WOLVERHAMPTON, England(AP) Wolverhampton Wanderers fired manager Mick McCarthy on Monday, a day after a humiliating drubbing by its local rival left the club fighting to preserve its Premier League status.

The former Ireland coach's final match in charge of Wolves was Sunday's 5-1 home loss to fellow Midlands team West Bromwich Albion, a fifth straight home defeat that plunged the team back into the relegation zone with 13 matches remaining this season.

McCarthy, who joined Wolves in 2006, became the third manager to lose his job in the Premier League this season - after Steve Bruce at Sunderland in December and Neil Warnock at Queens Park Rangers last month.

"The board took the difficult decision to terminate Mick's contract after a run of form which has seen Wolves pick up only 14 points from the last 22 league games,'' Wolves said in a statement.

McCarthy, who played 57 times for Ireland and coached his national team at the 2002 World Cup, took charge of Wolves when they were in the second-tier League Championship and led them to promotion in 2009.

Wolves is currently 18th in the 20-team standings, two points above bottom team Wigan.

"The board would like to place on record their sincere thanks and appreciation to Mick McCarthy and he leaves with the very best wishes,'' Wolves said.

McCarthy, who was a tough-tackling defender as a player and is renowned for his bluntness and honesty as a manager, apologized Sunday for the team's lackluster display against West Brom at Molineux, which led to a small demonstration by fans after the game.

"The saddest part is that we capitulated, which I have never seen my team do - not really,'' McCarthy said. "That's not us.

"I have never apologized for a performance but would do for that as I know what it means to everybody.''

Terry Connor, Wolves assistant manager, will take charge of the first team while the club searches for McCarthy's replacement.
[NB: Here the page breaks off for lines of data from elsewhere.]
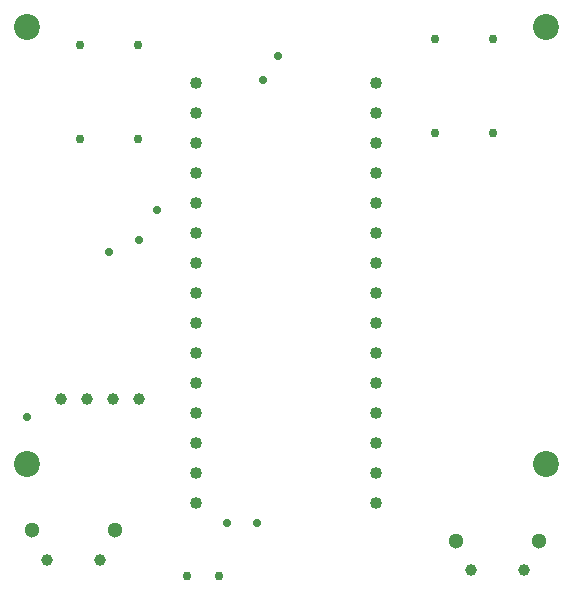
<source format=gbr>
%TF.GenerationSoftware,Altium Limited,Altium Designer,24.4.1 (13)*%
G04 Layer_Color=0*
%FSLAX45Y45*%
%MOMM*%
%TF.SameCoordinates,E812156F-5FB4-45FE-B866-EF37BABFEDD0*%
%TF.FilePolarity,Positive*%
%TF.FileFunction,Plated,1,2,PTH,Drill*%
%TF.Part,Single*%
G01*
G75*
%TA.AperFunction,ComponentDrill*%
%ADD35C,0.76200*%
%ADD36C,1.01600*%
%ADD37C,1.30000*%
%ADD38C,0.99000*%
%ADD39C,2.20000*%
%ADD40C,1.00000*%
%TA.AperFunction,ViaDrill,NotFilled*%
%ADD41C,0.71120*%
D35*
X11255002Y12149999D02*
D03*
Y11350000D02*
D03*
X11744998D02*
D03*
X11745003Y12149999D02*
D03*
X9426998Y7599998D02*
D03*
X9160298D02*
D03*
X8254998Y12100001D02*
D03*
Y11299998D02*
D03*
X8745000D02*
D03*
Y12100001D02*
D03*
D36*
X9238000Y8730000D02*
D03*
Y8984000D02*
D03*
Y9492000D02*
D03*
Y9746000D02*
D03*
Y10000000D02*
D03*
Y10254000D02*
D03*
Y10508000D02*
D03*
Y10762000D02*
D03*
Y11270000D02*
D03*
Y11524000D02*
D03*
Y11778000D02*
D03*
X10762000D02*
D03*
Y11524000D02*
D03*
Y11270000D02*
D03*
Y11016000D02*
D03*
Y8730000D02*
D03*
Y8476000D02*
D03*
Y8222000D02*
D03*
X9238000Y9238000D02*
D03*
X10762000Y9746000D02*
D03*
X9238000Y11016000D02*
D03*
X10762000Y9238000D02*
D03*
Y10762000D02*
D03*
Y10508000D02*
D03*
Y10254000D02*
D03*
Y10000000D02*
D03*
Y9492000D02*
D03*
X9238000Y8222000D02*
D03*
Y8476000D02*
D03*
X10762000Y8984000D02*
D03*
D37*
X8550498Y7988498D02*
D03*
X7849498D02*
D03*
X11434499Y7898999D02*
D03*
X12135498D02*
D03*
D38*
X8424996Y7739502D02*
D03*
X7975000D02*
D03*
X11559995Y7650002D02*
D03*
X12009997D02*
D03*
D39*
X7800000Y12250000D02*
D03*
X12200001Y8550001D02*
D03*
X7800000Y8550000D02*
D03*
X12200000Y12250001D02*
D03*
D40*
X8530001Y9100002D02*
D03*
X8750005D02*
D03*
X8310001D02*
D03*
X8090002D02*
D03*
D41*
X9750000Y8050000D02*
D03*
X9929388Y12007500D02*
D03*
X9500000Y8050000D02*
D03*
X9800000Y11800000D02*
D03*
X8500000Y10350000D02*
D03*
X8750000Y10450000D02*
D03*
X8900000Y10700000D02*
D03*
X7800000Y8950000D02*
D03*
%TF.MD5,59725301a5f8d65e820a76782852c6a3*%
M02*

</source>
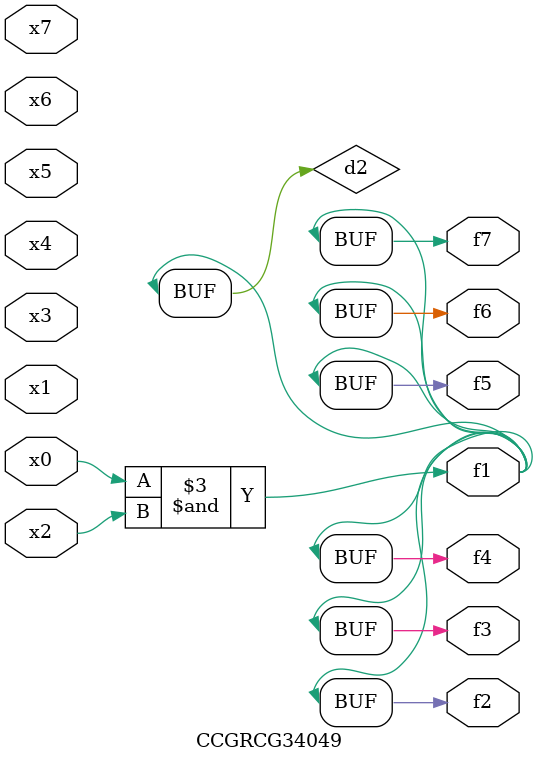
<source format=v>
module CCGRCG34049(
	input x0, x1, x2, x3, x4, x5, x6, x7,
	output f1, f2, f3, f4, f5, f6, f7
);

	wire d1, d2;

	nor (d1, x3, x6);
	and (d2, x0, x2);
	assign f1 = d2;
	assign f2 = d2;
	assign f3 = d2;
	assign f4 = d2;
	assign f5 = d2;
	assign f6 = d2;
	assign f7 = d2;
endmodule

</source>
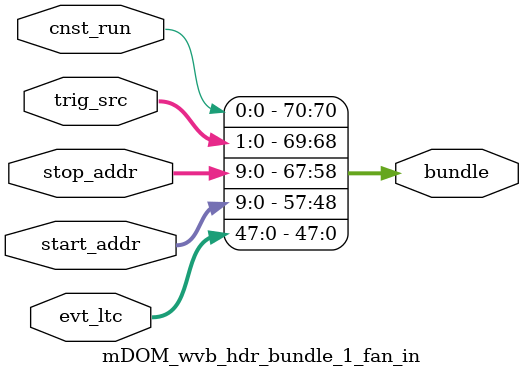
<source format=v>
module mDOM_wvb_hdr_bundle_1_fan_in
  (
   bundle,
   evt_ltc,
   start_addr,
   stop_addr,
   trig_src,
   cnst_run
  );

`include "mDOM_wvb_hdr_bundle_1_inc.v"

   output [70:0] bundle;
   input [47:0] evt_ltc;
   input [9:0] start_addr;
   input [9:0] stop_addr;
   input [1:0] trig_src;
   input [0:0] cnst_run;

assign bundle[47:0] = evt_ltc;
assign bundle[57:48] = start_addr;
assign bundle[67:58] = stop_addr;
assign bundle[69:68] = trig_src;
assign bundle[70:70] = cnst_run;


endmodule

</source>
British bookmakers installed former Liverpool and Inter Milan coach Rafael Benitez and Alan Curbishley, who managed West Ham between 2006-08, as the favorites to replace McCarthy.

Wolves, who only secured their Premier League status last season on the final weekend, have the Premier League's leakiest defense at home and have been over-reliant on goals from top scorer Steven Fletcher.